With the records below as input, work out how many lines include the word "Notrufnummern". Give only the number.

- _Data extract_
- - - -

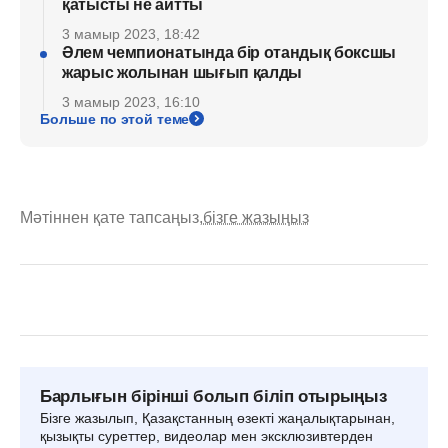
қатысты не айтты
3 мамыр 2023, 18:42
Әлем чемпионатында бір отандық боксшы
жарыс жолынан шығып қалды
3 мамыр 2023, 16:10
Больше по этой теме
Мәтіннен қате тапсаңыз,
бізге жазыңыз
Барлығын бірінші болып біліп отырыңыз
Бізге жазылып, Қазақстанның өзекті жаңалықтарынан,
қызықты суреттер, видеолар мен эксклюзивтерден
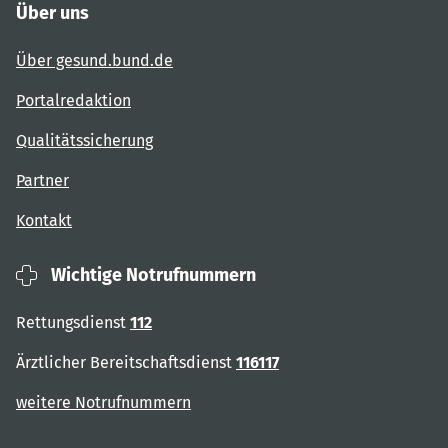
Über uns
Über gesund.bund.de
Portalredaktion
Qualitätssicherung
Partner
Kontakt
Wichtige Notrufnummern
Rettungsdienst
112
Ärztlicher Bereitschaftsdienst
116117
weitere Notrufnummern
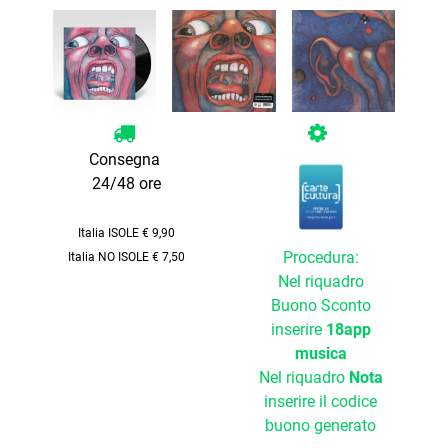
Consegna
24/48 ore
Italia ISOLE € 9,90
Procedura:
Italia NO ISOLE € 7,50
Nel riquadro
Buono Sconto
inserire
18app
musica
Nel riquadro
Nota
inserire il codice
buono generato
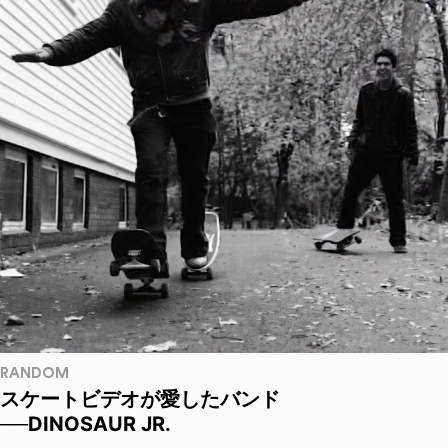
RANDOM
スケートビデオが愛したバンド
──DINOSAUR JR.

- - - -

- _Answer to the exercise_
2